### Extracted data
------------------------------------------------------------

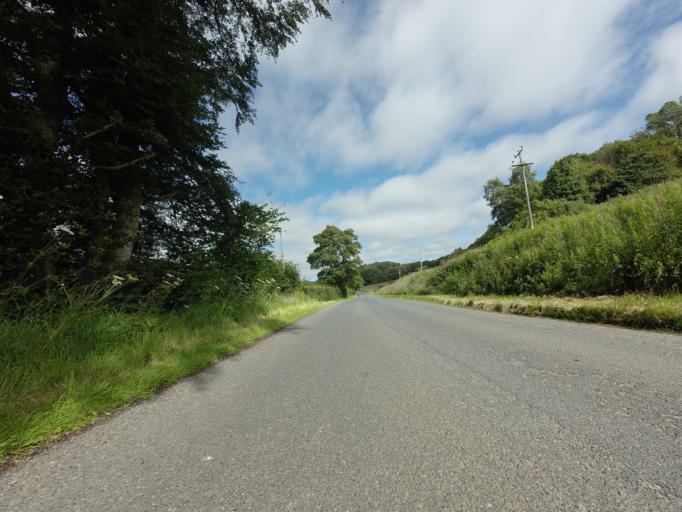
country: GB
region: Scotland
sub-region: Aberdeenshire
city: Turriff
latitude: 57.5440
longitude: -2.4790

------------------------------------------------------------

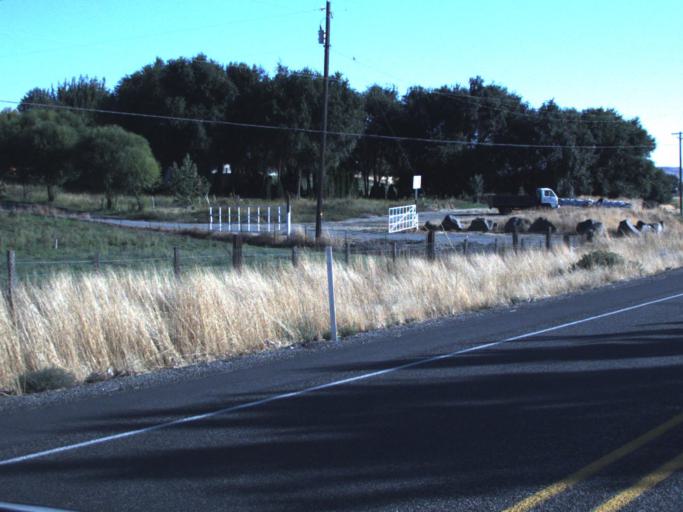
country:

------------------------------------------------------------

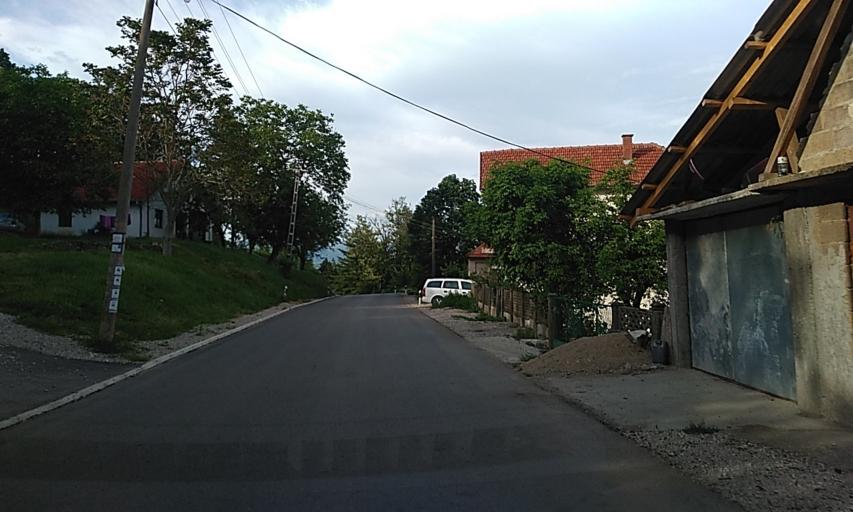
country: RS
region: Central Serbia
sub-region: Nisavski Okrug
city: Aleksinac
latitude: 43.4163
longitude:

------------------------------------------------------------

### Aim of the task
Identify every line of the data above that contains the string "region", and copy each of those lines in full. Case counts.

### Answer
region: Scotland
sub-region: Aberdeenshire
region: Central Serbia
sub-region: Nisavski Okrug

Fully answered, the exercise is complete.